Specific description of where the research took place. 

The location of sites is within a Northeastern state in a small urban center and its outlying areas. 
The participating Head Start program was recruited by the intervention program to include all 
sites and classes across the local service area. 

Population/Participants/Subj ects : 

Description of participants in the study: who (or what) how many, key features (or characteristics). 

Participants were local ECEs in a Head Start Program serving low-income children and their 
fa mi lies from high poverty, culturally diverse communities. There were a total of 84 classrooms 
in the original proposed three-year study: 20 classrooms were to be included in the fidelity 
cohort and the remaining 64 classrooms in the main cohort. Refer to Figures 1-4 in Appendix B 
for more information on participants included in the fidelity cohort and the originally planned 
three-year design (sample, data collection, etc.). 

Intervention/Program/Practice : 

Specific description of the intervention, including what it was, how it was administered, and its duration. 

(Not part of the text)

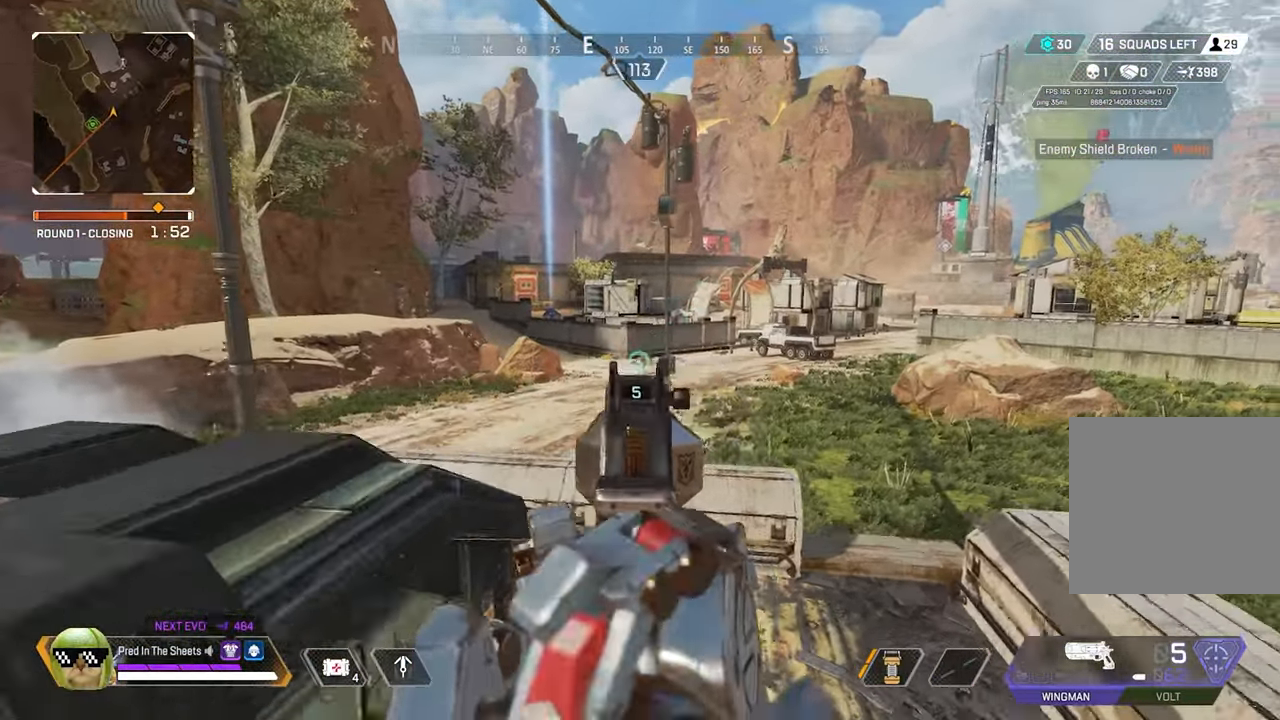
{"buttons": ["L2"], "left_stick": "right", "right_stick": "center", "events": [[16, "R2", "down"], [83, "left_stick", "left"], [166, "R2", "up"], [233, "left_stick", "center"], [250, "right_stick", "center"], [433, "left_stick", "right"]]}
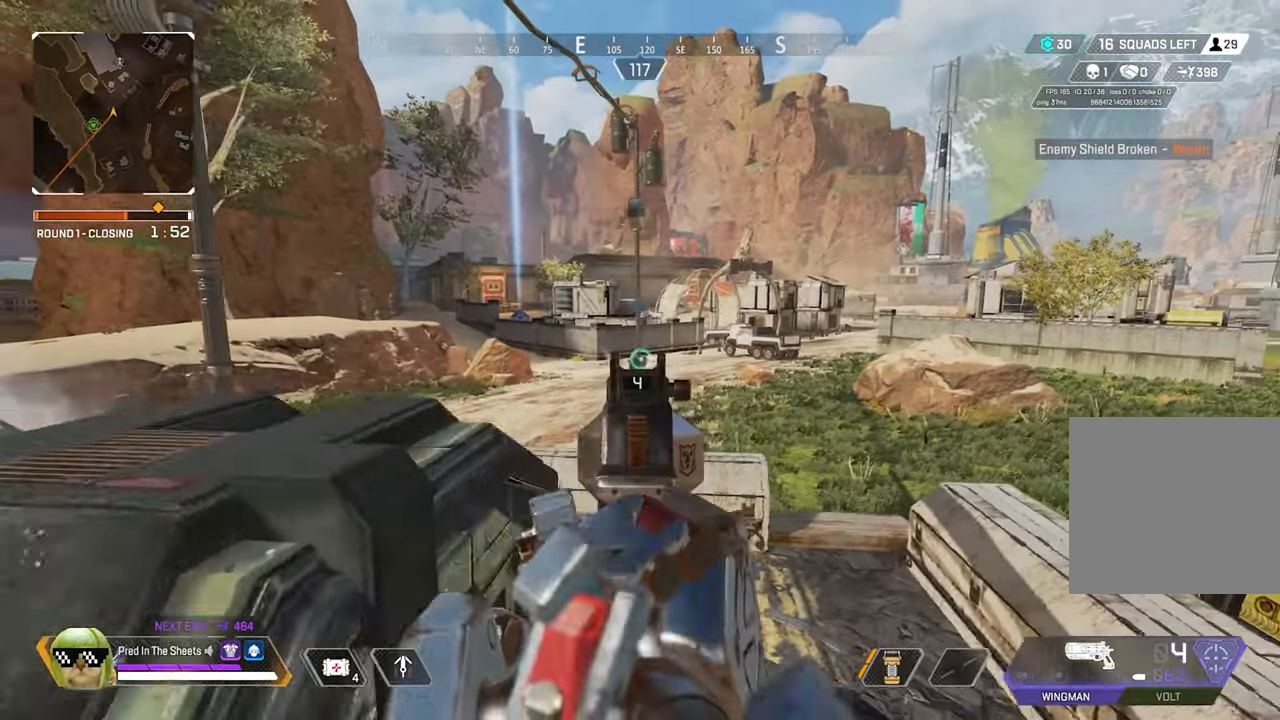
{"buttons": ["L2", "R2"], "left_stick": "right", "right_stick": "center", "events": [[150, "left_stick", "center"], [433, "R2", "down"], [483, "left_stick", "right"]]}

The organization’s program model had three primary objectives: (1) provide a research-based 
professional development intervention to ECEs with a level of depth, dosage, and duration 
needed to transform teaching practice in the areas of literacy and curriculum and assessment; (2) 
change the school readiness status and developmental trajectory of children as evidenced by their 
performance on formal school readiness assessments taken during the kindergarten year; and (3) 
close ethnic and racial gaps in school readiness by increasing the capacity of culturally and 
linguistically isolated ECEs who serve children from high need communities. The intervention 
combined elements of other successful programs and curriculum such as the HeadsUp! Reading 
known as the HUR program (The National Head Start Association, & The Council for 
Professional Recognition, 2004) and the Opening the World of Learning or OWL program and 
curriculum (Schickedanz & Dickinson, 2004). These elements were used to create a local 
research-based early language and literacy professional development intervention primarily 
consisting of two courses: An established training program and curriculum course; and a course 
developed to support curriculum implementation. In addition, mentoring support and other 
program-sponsored opportunities were provided (e.g., leadership training, clubs for peer- 
collaboration). The HUR course component was to be implemented followed by the Early 
Literacy Curriculum course (ELC) which was based on the OWL program and curriculum. 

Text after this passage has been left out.